Je fixais des vertiges.”
Arthur Rimbaud, Alchimie du verbe
Je suis incapable de préciser le moment exact où je décidai de
recueillir les vertiges. L’origine de ce que certains pourraient
bien qualifier à juste titre de lubie se perd dans les limbes.
Toujours est-il que j’ouvris le 2 mars 2018 un cahier (mauve,
Bensimon for Quo Vadis, pages ivoire finement lignées) où je
décidais de consigner toutes les apparitions, lors de mes lectures
diverses, du mot vertige et de ses dérivés (vertigineux,
vertigineusement, vertigo). Le cahier des charges était
simple : le mot lui-même n’était jamais explicitement recherché,
il devait advenir de lui-même.
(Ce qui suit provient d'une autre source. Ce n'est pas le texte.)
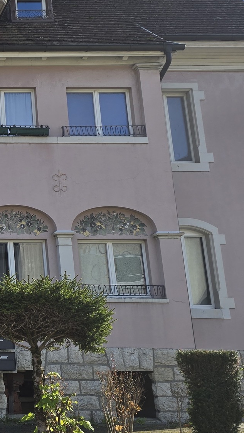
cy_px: 174
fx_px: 655
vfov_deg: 36.5
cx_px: -145
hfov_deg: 18.2
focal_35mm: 57
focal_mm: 6.3
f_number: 1.7
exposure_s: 1/427
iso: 12
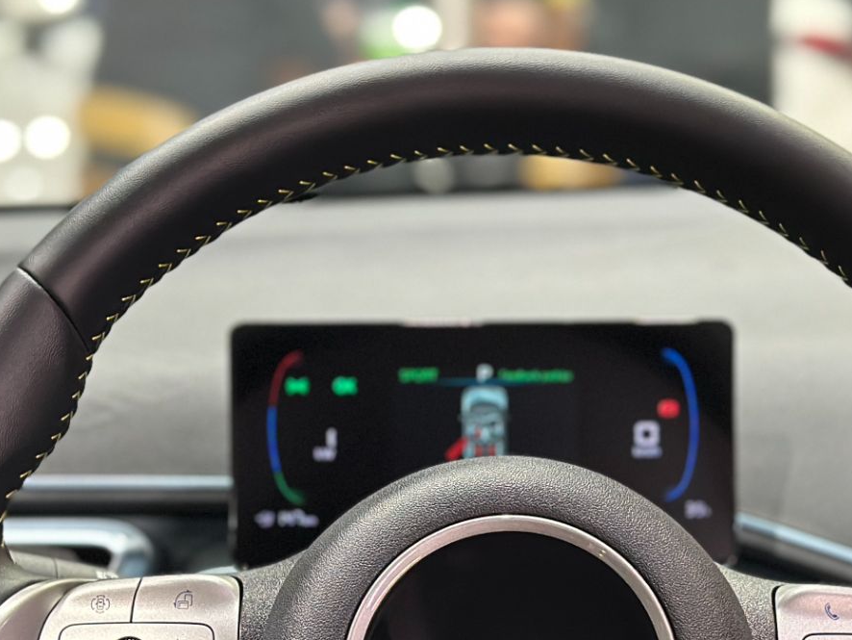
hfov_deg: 18.9
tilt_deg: -14.7
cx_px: 513
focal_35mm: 104
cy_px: 641
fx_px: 2560
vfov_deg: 14.0
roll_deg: +0.0
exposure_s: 1/37
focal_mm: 6.86
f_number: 1.78
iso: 400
Repéré, je le recopiais dans le
cahier, en ayant soin de le prendre dans son contexte, ou bien je
photocopiais, je prenais en photo, j’imprimais. Ma besogne
s’achèverait cahier rempli.
Il me fallut moins d’un
an.
La première prise fut
le titre d’un dessin de François Matton (femme nue que je ne peux
malheureusement reproduire ici) : Vertige, écroulements, déroute
et pitié, daté du jeudi 22 mars, issu de son blog Sans
l’ombre d’un doute. Quatre cent trente-et-un vertiges plus
tard, je concluais le 12 février 2019 sur une citation du philosophe
Emmanuel Levinas, dont j’avais imprudemment feuilleté le premier
tome de ses Oeuvres complètes (achetées à Périgueux en
2009 et encore à lire) :
“L’il y a - C’est
la chute dans l’abîme telle qu’on la connaît dans le rêve ou
dans le vertige.
Vertige -
dépersonnalisation.
Grouillement de points
et non pas points d’une ligne.” (Notes philosophiques
diverses, p. 387)
Quelques mois plus tard, les vertiges continuant de peupler mes jours et mes nuits, en de multiples rencontres sans lendemain qui me laissaient des regrets, je décidai de poursuivre la cueillette sur le support numérique d'un blog. Cela durera le temps que j'y trouverai du plaisir.